● **Extrait présenté**
# # # #

Article paru à Brazzaville dans « Le Pays » n°113

Depuis la nuit des temps, les idées de Nation naissent de la volonté des peuples à bâtir ensemble un destin commun, à partir de la prise de conscience collective de se reconnaître une histoire, des valeurs de vie et une identité communes. Ce qui peut conduire, par exemple, les habitants de Souanké à aller sacrifier leur vie pour défendre les intérêts vitaux des habitants de Bokosongo, plutôt que ceux des gens de Sangmélima au Cameroun, tout proche, avec qui ils parlent la même langue, n’est pas seulement le fait que le découpage territorial des frontières héritées de la colonisation leur octroie la même citoyenneté ; mais l’idée profonde qu’ont ces populations du Nord à s’identifier aux problèmes qui se posent à leurs compatriotes du Sud. Quelque chose de très fort.

Ainsi se forment les vrais nations, un ciment moral solide autour des valeurs qui vont au delà des Etats-Nations légués par la colonisation. Partout dans le monde, où de telles idées fortes ne se sont pas encrées dans la conscience populaire, on a assisté à des guerres de frontières, où des populations rattachées malgré elles à un territoire donné, avouaient se reconnaître dans l’histoire du pays voisin. L’intangibilité des frontières issues de la colonisation, prônée par les pères fondateurs de l’OUA, avait pour objectif d’enrayer ce phénomène. Mais force est de constater, qu’en certains lieux, il a été difficile d’aller contre le cours de l’histoire.

Chez nous au Congo, des grands faits historiques ont participé, avant et pendant la colonisation, à la construction d’une forte idée de Nation. Des brassages de populations : entre le royaume des Batékés (qui représente près de 60% de la population congolaise), et le royaume des Kongos qui s’étend jusqu’aux Loangos sur les bords de l’Océan Atlantique ; ont été d’excellents atouts, pour la bonne entente dont nos peuples ont tiré des bienfaits jusqu’à ces dernières décennies. Plusieurs siècles de vie commune sans problème pour plus de 90% de Congolais.

# # # #

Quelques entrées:
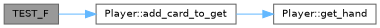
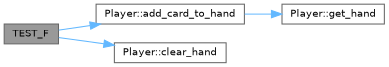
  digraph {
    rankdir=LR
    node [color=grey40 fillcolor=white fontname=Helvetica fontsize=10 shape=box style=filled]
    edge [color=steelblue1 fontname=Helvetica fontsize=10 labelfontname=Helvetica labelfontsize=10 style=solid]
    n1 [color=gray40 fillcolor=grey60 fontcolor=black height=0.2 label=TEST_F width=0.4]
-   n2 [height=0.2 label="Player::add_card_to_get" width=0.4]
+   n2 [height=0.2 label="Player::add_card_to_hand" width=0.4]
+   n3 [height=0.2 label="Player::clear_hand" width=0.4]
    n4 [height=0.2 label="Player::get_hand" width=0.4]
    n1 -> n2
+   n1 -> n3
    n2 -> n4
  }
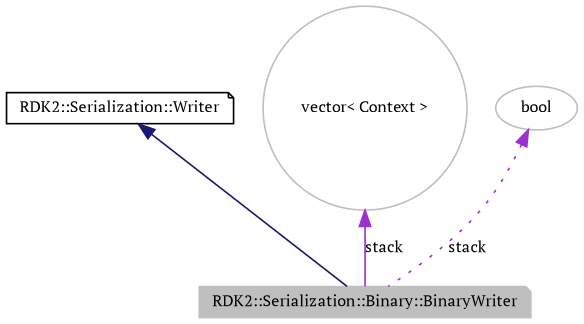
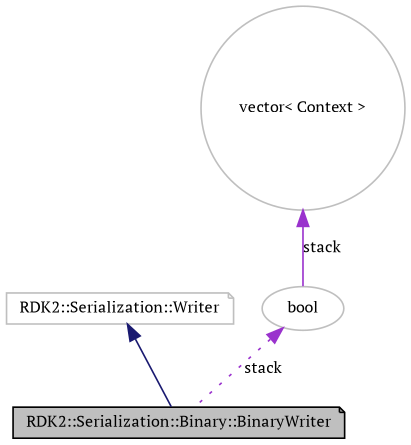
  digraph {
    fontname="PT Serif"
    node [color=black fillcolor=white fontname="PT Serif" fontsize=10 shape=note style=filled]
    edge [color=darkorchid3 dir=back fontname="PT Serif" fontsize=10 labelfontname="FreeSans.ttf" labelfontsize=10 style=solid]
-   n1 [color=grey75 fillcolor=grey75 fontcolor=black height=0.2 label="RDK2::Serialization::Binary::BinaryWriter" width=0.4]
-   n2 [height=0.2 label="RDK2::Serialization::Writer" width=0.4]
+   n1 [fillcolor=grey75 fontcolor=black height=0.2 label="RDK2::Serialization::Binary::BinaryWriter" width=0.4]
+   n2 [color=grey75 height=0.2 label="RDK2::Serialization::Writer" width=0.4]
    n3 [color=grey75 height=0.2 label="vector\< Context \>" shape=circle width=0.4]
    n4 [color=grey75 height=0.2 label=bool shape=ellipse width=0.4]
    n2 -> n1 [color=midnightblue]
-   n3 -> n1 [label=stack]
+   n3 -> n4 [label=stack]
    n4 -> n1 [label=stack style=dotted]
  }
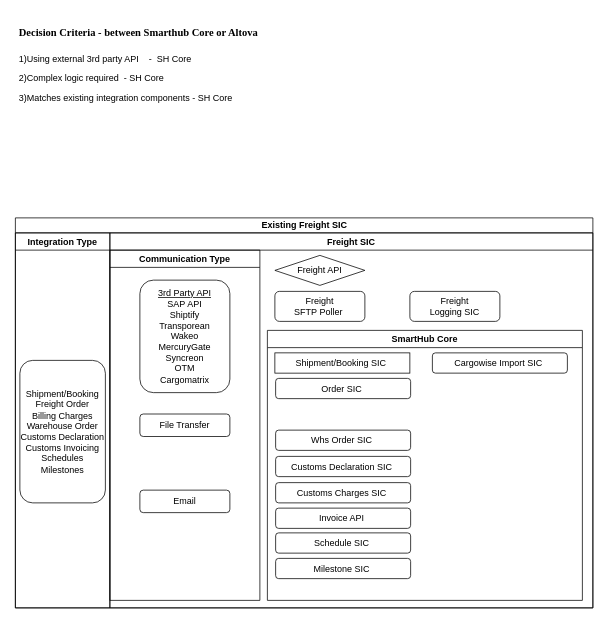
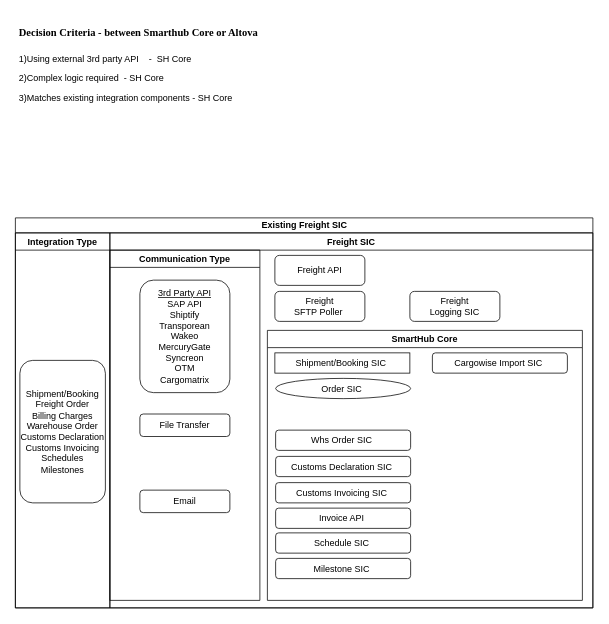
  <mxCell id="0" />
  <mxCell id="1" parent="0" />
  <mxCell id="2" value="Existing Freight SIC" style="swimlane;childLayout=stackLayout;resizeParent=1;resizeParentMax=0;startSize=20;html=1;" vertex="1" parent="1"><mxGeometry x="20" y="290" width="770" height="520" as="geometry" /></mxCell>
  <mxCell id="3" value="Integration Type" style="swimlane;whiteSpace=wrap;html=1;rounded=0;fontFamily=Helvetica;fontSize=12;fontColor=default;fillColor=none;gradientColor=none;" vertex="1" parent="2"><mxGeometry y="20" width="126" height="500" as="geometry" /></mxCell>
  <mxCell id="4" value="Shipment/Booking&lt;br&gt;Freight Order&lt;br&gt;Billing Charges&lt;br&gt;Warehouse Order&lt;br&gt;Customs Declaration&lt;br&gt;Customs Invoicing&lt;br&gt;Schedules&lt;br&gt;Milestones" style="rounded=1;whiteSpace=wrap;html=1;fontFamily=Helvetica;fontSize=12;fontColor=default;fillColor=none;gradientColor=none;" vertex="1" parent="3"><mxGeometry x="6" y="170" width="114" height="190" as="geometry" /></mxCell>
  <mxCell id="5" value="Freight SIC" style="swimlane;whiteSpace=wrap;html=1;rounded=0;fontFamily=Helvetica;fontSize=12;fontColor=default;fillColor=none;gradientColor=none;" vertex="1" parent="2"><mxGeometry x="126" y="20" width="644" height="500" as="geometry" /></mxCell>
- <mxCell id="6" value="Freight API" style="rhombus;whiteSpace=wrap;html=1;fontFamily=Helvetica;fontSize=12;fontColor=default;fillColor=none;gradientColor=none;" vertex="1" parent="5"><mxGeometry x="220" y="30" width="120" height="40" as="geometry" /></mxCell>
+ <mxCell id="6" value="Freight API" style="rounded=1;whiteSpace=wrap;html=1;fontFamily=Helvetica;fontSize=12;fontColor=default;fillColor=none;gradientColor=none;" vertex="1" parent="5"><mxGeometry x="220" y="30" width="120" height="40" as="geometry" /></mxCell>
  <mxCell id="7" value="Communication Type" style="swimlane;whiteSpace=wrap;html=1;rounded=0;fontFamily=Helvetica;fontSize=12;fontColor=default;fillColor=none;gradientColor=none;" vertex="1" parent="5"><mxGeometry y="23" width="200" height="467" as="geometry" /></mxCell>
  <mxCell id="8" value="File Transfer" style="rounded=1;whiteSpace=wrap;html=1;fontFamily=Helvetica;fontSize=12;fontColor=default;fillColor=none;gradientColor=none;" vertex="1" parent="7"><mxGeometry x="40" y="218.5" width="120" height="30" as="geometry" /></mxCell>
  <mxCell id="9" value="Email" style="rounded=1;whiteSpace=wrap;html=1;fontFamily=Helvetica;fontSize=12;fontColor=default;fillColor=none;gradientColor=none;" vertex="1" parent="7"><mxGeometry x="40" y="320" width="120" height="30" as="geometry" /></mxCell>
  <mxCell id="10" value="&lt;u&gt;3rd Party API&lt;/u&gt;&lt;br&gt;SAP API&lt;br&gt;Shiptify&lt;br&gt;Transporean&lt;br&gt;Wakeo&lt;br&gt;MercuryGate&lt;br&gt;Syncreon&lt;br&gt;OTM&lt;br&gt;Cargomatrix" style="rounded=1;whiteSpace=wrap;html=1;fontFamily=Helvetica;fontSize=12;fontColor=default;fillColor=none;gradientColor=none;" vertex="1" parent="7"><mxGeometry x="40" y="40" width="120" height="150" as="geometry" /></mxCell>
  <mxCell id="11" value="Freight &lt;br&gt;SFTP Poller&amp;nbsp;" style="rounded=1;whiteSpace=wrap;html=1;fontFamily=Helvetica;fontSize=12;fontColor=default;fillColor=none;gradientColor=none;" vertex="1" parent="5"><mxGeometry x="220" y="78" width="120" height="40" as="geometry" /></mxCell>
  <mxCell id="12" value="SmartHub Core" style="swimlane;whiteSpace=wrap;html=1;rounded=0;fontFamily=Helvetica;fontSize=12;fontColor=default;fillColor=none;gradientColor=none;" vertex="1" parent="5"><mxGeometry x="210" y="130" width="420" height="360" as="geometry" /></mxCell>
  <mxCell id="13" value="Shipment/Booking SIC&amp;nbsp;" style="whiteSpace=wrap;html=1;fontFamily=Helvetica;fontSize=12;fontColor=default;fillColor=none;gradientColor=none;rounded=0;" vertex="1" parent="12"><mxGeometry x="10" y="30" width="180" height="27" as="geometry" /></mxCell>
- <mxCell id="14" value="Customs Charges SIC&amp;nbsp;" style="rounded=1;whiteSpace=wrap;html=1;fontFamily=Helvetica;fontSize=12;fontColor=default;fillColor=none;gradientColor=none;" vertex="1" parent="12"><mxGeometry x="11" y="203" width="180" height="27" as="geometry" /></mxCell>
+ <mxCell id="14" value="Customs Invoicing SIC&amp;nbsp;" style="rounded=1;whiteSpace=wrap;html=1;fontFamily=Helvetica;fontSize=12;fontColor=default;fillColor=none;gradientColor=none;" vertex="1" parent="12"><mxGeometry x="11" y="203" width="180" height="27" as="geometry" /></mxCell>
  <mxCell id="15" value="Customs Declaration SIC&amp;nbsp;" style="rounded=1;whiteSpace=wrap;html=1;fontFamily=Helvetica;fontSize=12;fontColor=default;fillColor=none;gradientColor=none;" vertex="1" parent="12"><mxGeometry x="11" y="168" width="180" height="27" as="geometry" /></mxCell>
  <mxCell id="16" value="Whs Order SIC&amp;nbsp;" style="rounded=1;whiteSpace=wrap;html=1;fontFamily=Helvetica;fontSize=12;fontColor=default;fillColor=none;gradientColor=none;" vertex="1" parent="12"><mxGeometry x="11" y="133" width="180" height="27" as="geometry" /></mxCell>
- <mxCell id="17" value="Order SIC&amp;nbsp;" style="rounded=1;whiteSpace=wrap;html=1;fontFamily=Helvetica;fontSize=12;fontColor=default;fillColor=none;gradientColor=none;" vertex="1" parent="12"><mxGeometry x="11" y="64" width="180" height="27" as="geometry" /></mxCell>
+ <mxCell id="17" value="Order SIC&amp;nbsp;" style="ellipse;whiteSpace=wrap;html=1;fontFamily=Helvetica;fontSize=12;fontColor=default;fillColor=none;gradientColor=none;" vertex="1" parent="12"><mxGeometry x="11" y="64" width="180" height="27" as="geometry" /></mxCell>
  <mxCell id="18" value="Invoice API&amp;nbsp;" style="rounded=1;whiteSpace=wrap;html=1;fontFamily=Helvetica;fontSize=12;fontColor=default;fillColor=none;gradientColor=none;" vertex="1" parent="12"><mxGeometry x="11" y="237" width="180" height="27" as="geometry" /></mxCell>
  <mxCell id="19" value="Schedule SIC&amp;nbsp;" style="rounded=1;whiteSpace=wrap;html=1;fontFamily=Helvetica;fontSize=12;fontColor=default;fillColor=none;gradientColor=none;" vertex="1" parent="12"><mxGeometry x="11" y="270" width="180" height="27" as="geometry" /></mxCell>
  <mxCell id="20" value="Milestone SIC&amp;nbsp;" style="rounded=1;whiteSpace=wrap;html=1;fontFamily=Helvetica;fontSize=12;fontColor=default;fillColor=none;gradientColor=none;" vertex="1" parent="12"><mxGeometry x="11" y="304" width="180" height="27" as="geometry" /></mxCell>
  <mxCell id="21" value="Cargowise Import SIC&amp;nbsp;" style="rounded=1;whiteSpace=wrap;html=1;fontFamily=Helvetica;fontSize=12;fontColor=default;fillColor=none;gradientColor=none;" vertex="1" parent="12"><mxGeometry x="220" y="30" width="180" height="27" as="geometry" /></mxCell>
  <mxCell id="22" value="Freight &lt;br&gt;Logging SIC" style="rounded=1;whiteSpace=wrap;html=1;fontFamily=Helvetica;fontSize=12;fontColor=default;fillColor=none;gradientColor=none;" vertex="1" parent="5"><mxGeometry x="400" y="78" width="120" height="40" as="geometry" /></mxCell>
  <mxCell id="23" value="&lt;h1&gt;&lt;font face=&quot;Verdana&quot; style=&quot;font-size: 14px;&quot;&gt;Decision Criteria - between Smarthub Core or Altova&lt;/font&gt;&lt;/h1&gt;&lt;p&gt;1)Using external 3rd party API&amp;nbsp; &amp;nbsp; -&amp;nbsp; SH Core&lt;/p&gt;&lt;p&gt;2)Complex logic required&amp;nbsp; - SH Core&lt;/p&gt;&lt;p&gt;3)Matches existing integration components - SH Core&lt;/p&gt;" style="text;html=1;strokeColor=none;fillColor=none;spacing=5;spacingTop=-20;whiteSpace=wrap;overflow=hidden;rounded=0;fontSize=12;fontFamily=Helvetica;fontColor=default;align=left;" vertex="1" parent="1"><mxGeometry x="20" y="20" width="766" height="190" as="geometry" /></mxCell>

# # # #

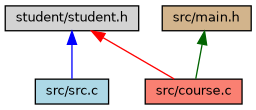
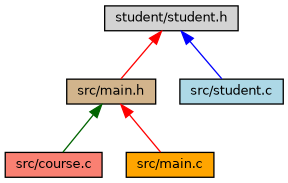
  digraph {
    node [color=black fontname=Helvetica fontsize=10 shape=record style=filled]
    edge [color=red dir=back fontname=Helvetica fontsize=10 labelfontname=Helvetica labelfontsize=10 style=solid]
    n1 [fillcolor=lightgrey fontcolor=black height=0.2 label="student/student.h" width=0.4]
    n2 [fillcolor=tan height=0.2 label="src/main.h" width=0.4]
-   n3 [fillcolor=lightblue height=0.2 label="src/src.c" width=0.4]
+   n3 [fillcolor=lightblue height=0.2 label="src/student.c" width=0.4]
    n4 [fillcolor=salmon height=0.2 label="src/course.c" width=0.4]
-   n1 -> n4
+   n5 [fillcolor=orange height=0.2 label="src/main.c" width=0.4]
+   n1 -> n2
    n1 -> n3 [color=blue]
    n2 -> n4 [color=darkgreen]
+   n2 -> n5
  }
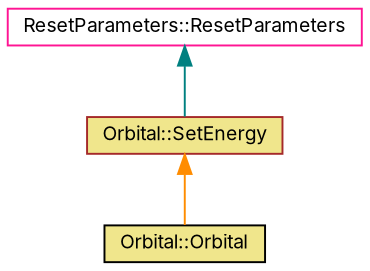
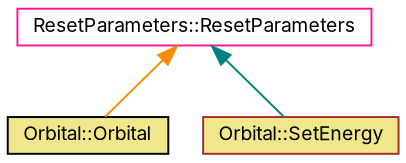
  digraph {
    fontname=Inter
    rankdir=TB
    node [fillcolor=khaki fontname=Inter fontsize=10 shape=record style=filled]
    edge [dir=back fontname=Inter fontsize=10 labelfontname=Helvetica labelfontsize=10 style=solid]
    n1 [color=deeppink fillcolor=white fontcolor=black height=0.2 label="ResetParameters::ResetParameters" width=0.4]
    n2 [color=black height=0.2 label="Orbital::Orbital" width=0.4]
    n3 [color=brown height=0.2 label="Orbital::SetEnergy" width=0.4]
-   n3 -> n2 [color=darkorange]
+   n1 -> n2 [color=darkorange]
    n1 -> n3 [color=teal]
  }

# # # #

● **Objectifs**
(a) Répondez aux questions suivantes sur l'article consacré à l'idée de Nation au Congo.
(i) Dans quel journal l'article a-t-il paru ?
(ii) Qui a prôné l'intangibilité des frontières issues de la colonisation ?
(iii) Quelle part de la population congolaise le royaume des Batékés représente-t-il ?
(b) Comptez les lignes des entrées qui contiennent la chaîne « ellipse », en tenant compte de la casse, et donnez seulement ce nombre.
Le texte et les entrées constituent deux documents distincts.

● **Résultats**
(a)
(i) Dans « Le Pays » n°113, à Brazzaville.
(ii) Les pères fondateurs de l'OUA.
(iii) Près de 60 %.

(b) 2